Selon l’Insee, 6 750 000 salariés travaillent dans des entreprises de moins de cinquante personnes et 8,8 millions dans des entreprises de 50 personnes ou plus. Le secrétaire général de la CFDT, François Chérèque, n’a pas tort de relever que la prime imaginée par l’exécutif va diviser les salariés entre eux.

Les PME (50 à 250 salariés) font travailler 2,35 millions de personnes, les entreprises de taille intermédiaire (250 à 5 000) 1,9 million et les grandes entreprises (5000 salariés ou plus) 3,3. Selon le rapport Cotis de mai 2009 consacré au “Partage de la valeur ajoutée, partage des profits et écarts des rémunérations en France”, 16,4% des PME ont versé des dividendes en 2006, 30,6% des ETI et 41% des grandes entreprises, cette proportion variant beaucoup d’un secteur d’activité à un autre.
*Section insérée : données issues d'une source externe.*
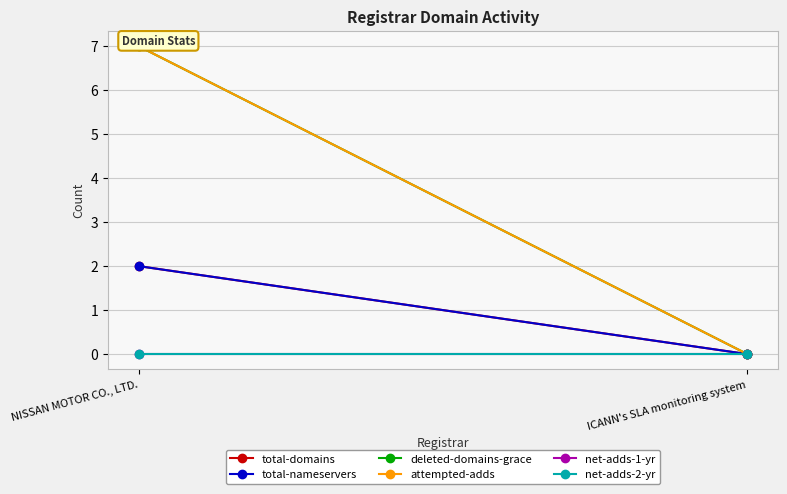

Is it true that net-adds-1-yr equals 0 at ICANN's SLA monitoring system?

True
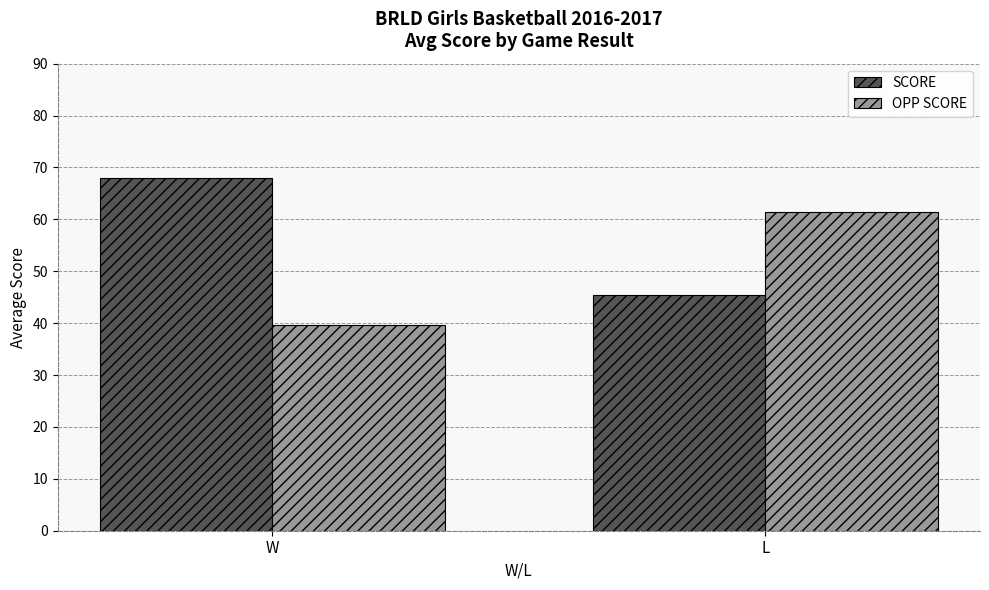

What is the sum of all SCORE values?

113.3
Le public potentiellement concerné par la prime gouvernementale sera par construction bien inférieur aux 8,8 millions de salariés employés dans des entreprises de 50 personnes et plus.

Le dispositif imaginé par l’exécutif risque de faire beaucoup de mécontents. Les fonctionnaires et autres salariés du public en sont exclus, et ils sont par ailleurs au régime sec (le point d’indice est gelé en 2011 et 2012, ce qui signifie qu’ils n’auront pas d’augmentation générale de salaire).

Il y a peu de chances que les salariés des petites entreprises soient nombreux à cumuler des augmentations générales et le prime gouvernementale. Or si cette prime facultative est partiellement exonérée de charges sociales, comment ne pas la préférer, quand on est patron, à une augmentation de salaire? La négociation salariale se trouverait ainsi partiellement vidée de sa substance, ce qu’a aussitôt relevé la CFDT. Le gouvernement et les partenaires sociaux ne sont pas au bout de leurs peines!